■ Extracted material
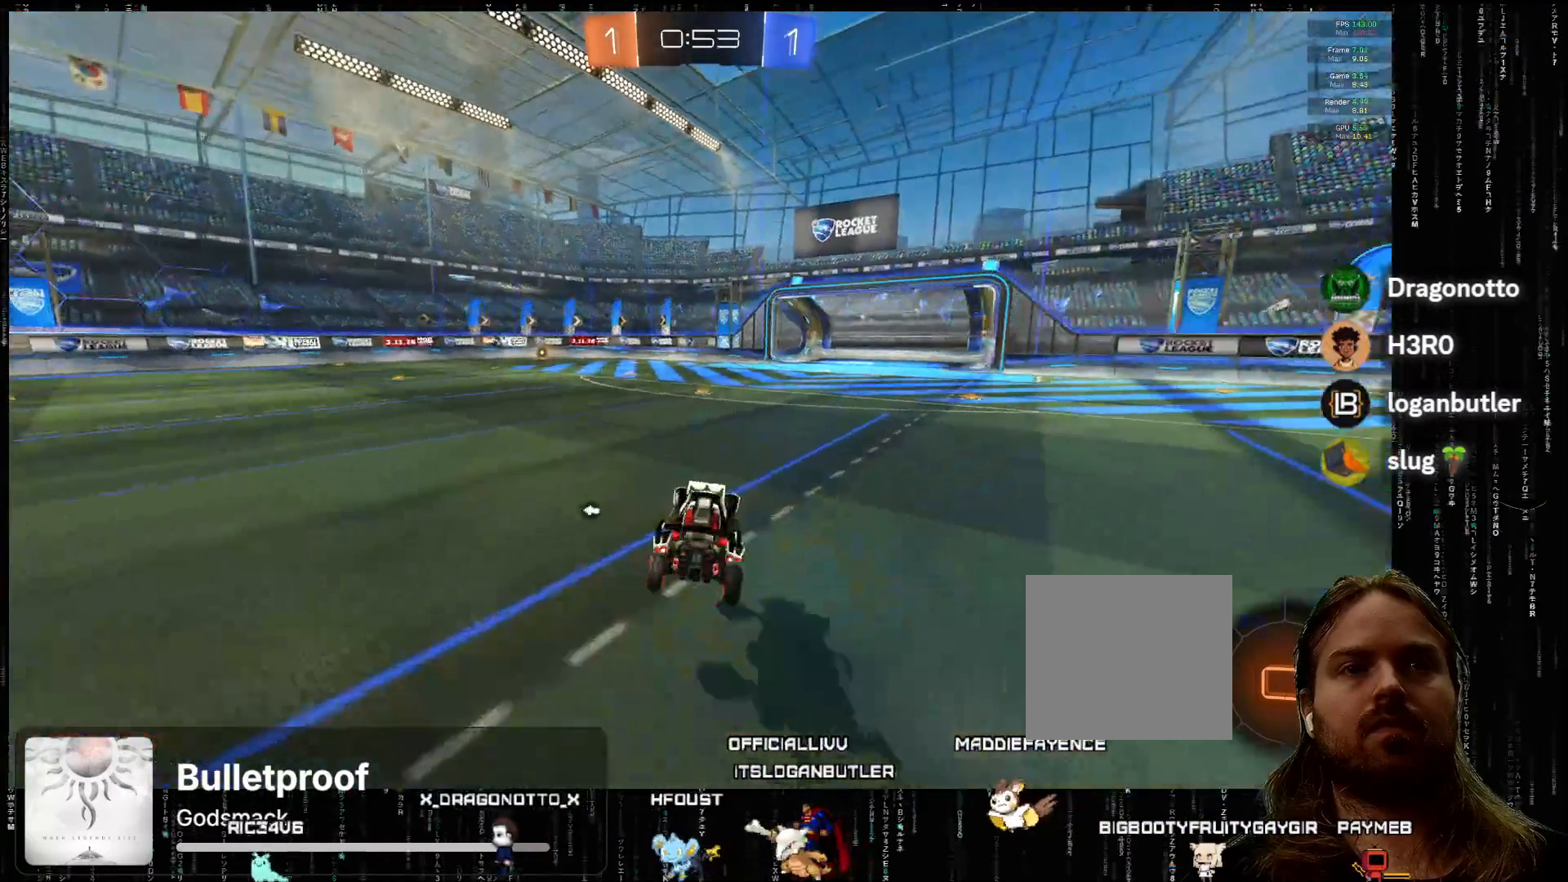
{"buttons": ["A", "R2"], "left_stick": "center", "events": [[383, "left_stick", "center"], [417, "A", "down"]]}
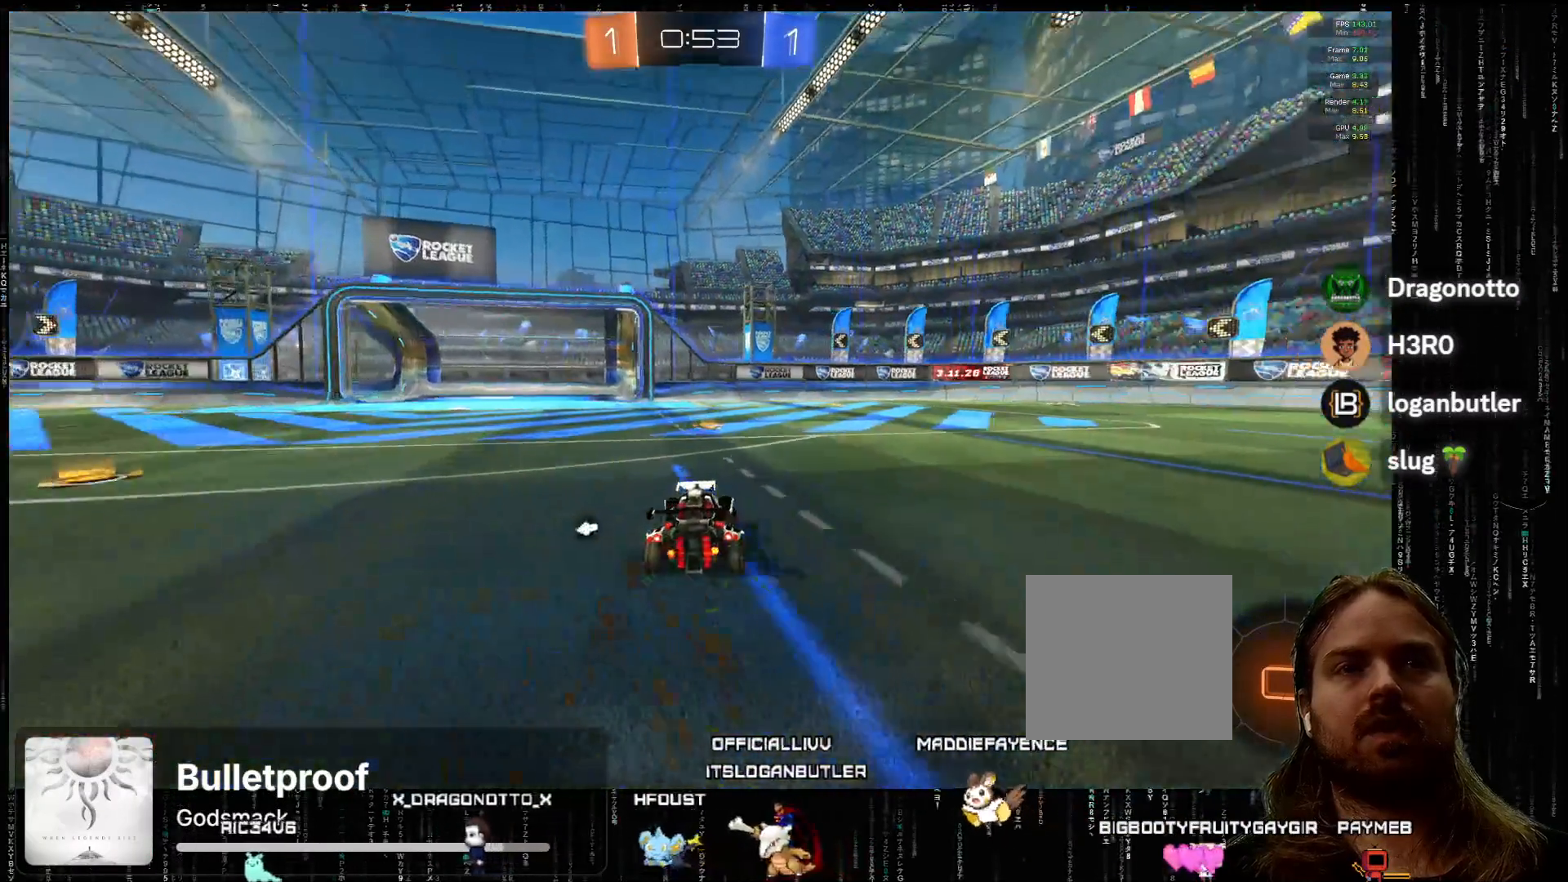
{"buttons": ["A", "R2"], "left_stick": "right", "events": [[133, "A", "up"], [200, "left_stick", "right"], [417, "A", "down"]]}
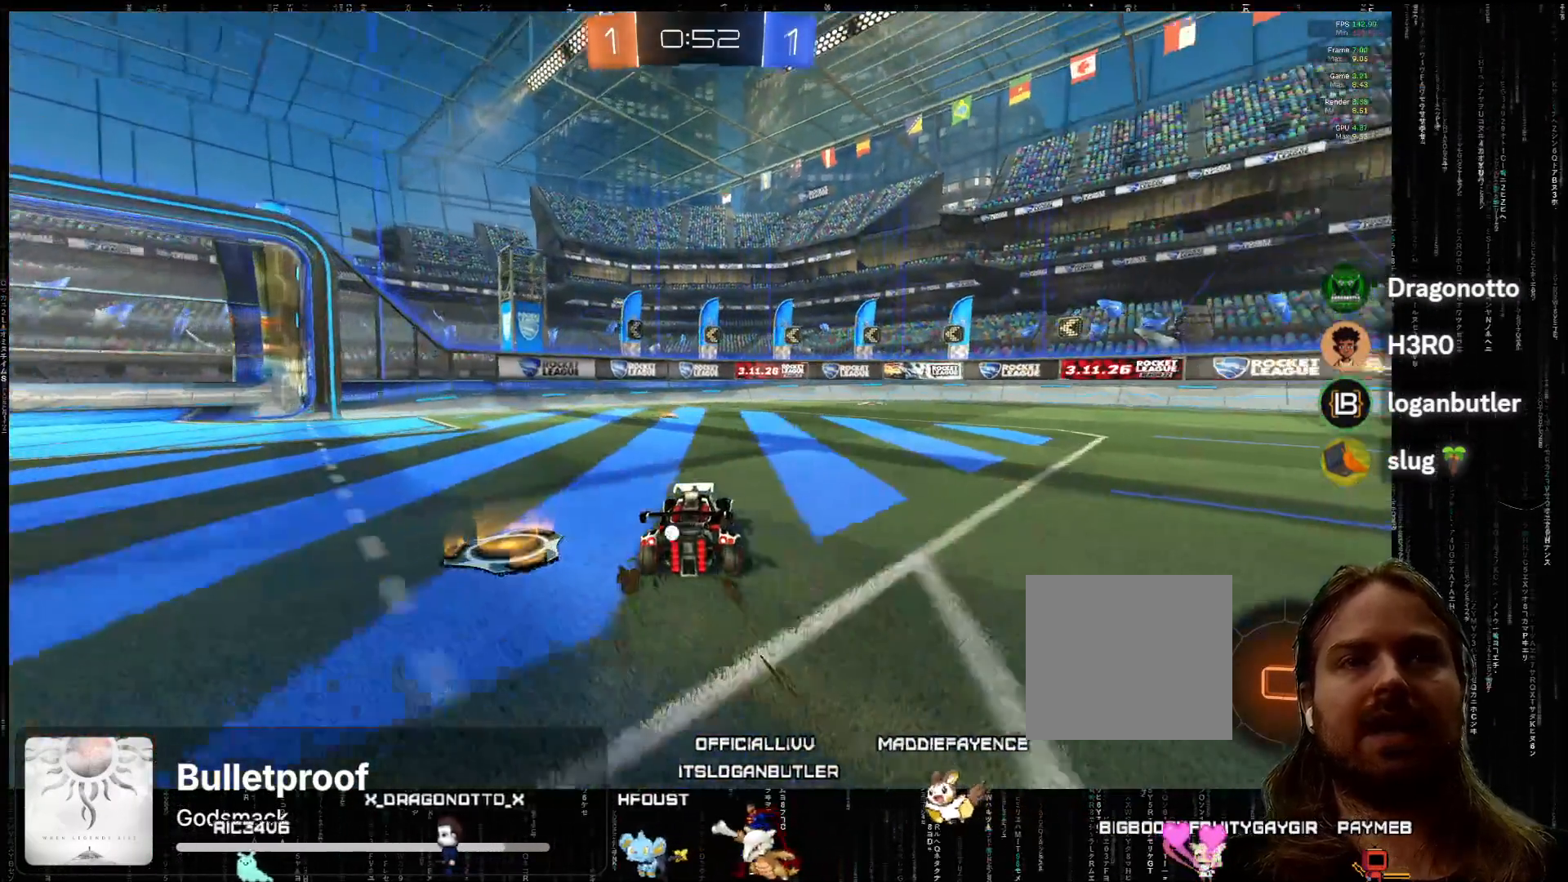
{"buttons": ["R2"], "left_stick": "center", "events": [[17, "left_stick", "center"], [183, "left_stick", "right"], [233, "left_stick", "center"], [483, "A", "up"]]}
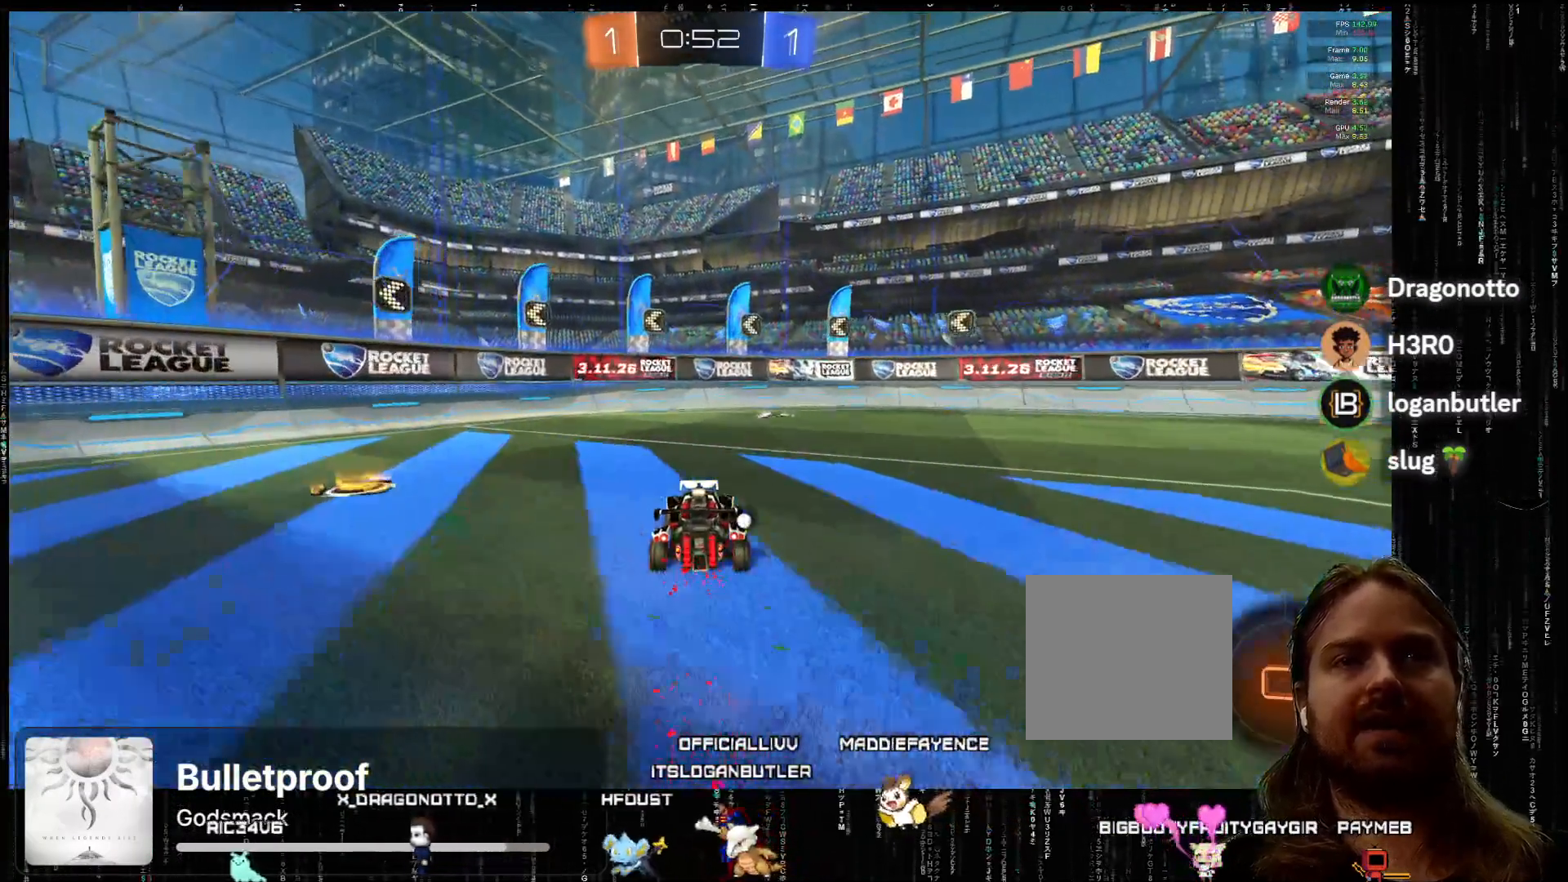
{"buttons": ["B", "R2"], "left_stick": "right", "events": [[83, "Y", "down"], [167, "Y", "up"], [283, "left_stick", "right"], [367, "B", "down"]]}
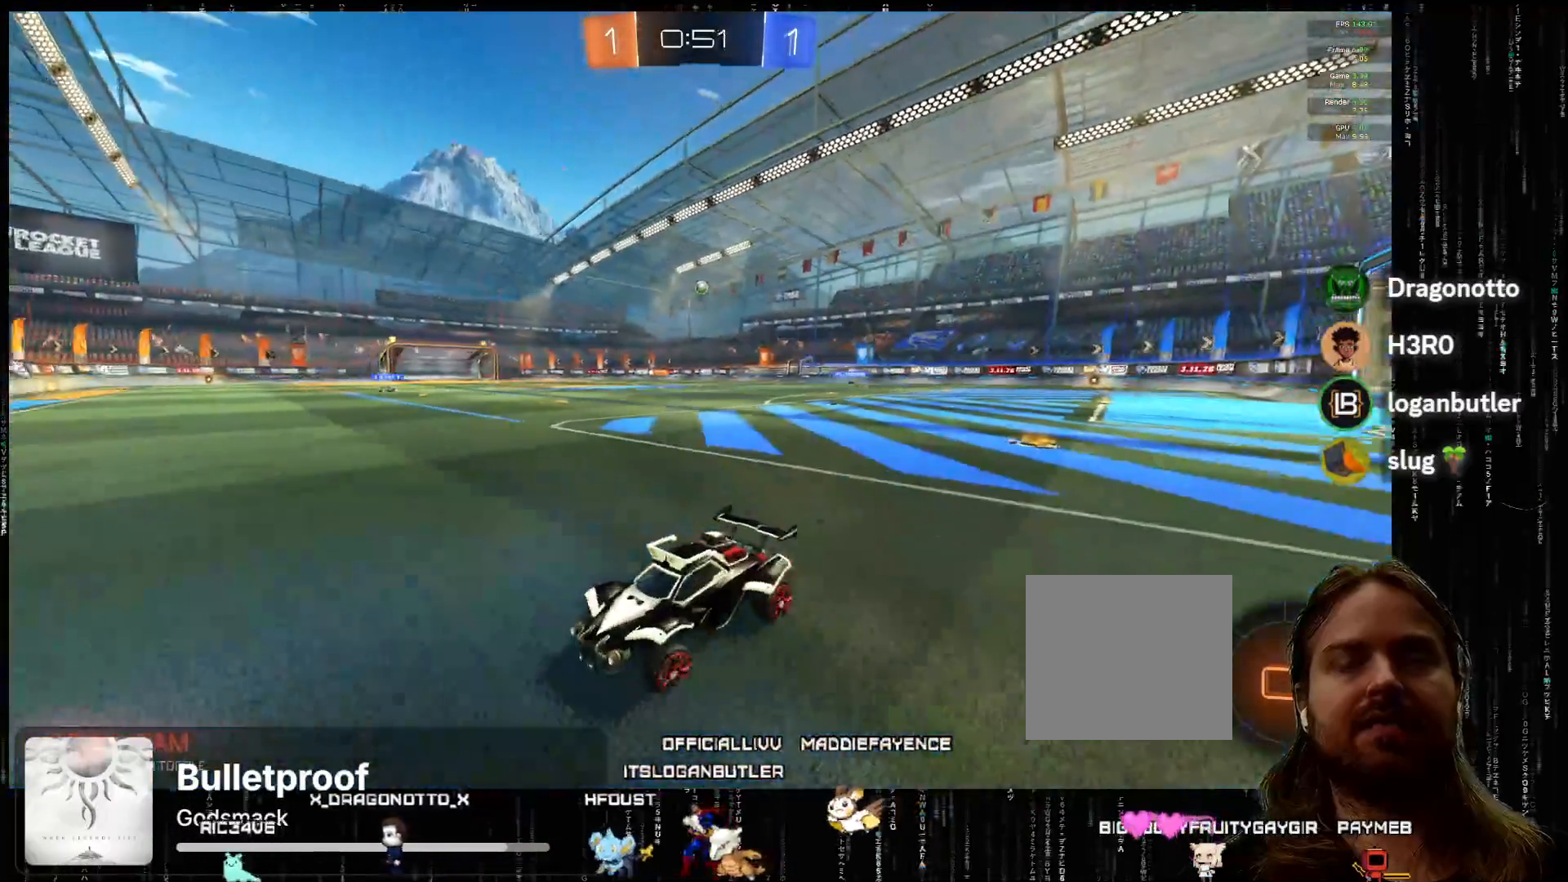
{"buttons": ["B", "R2"], "left_stick": "up-right"}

■ Required action
Could you copy each line from the listing that has the word "right" in it?

■ Solution for this exercise
{"buttons": ["A", "R2"], "left_stick": "right", "events": [[133, "A", "up"], [200, "left_stick", "right"], [417, "A", "down"]]}
{"buttons": ["R2"], "left_stick": "center", "events": [[17, "left_stick", "center"], [183, "left_stick", "right"], [233, "left_stick", "center"], [483, "A", "up"]]}
{"buttons": ["B", "R2"], "left_stick": "right", "events": [[83, "Y", "down"], [167, "Y", "up"], [283, "left_stick", "right"], [367, "B", "down"]]}
{"buttons": ["B", "R2"], "left_stick": "up-right"}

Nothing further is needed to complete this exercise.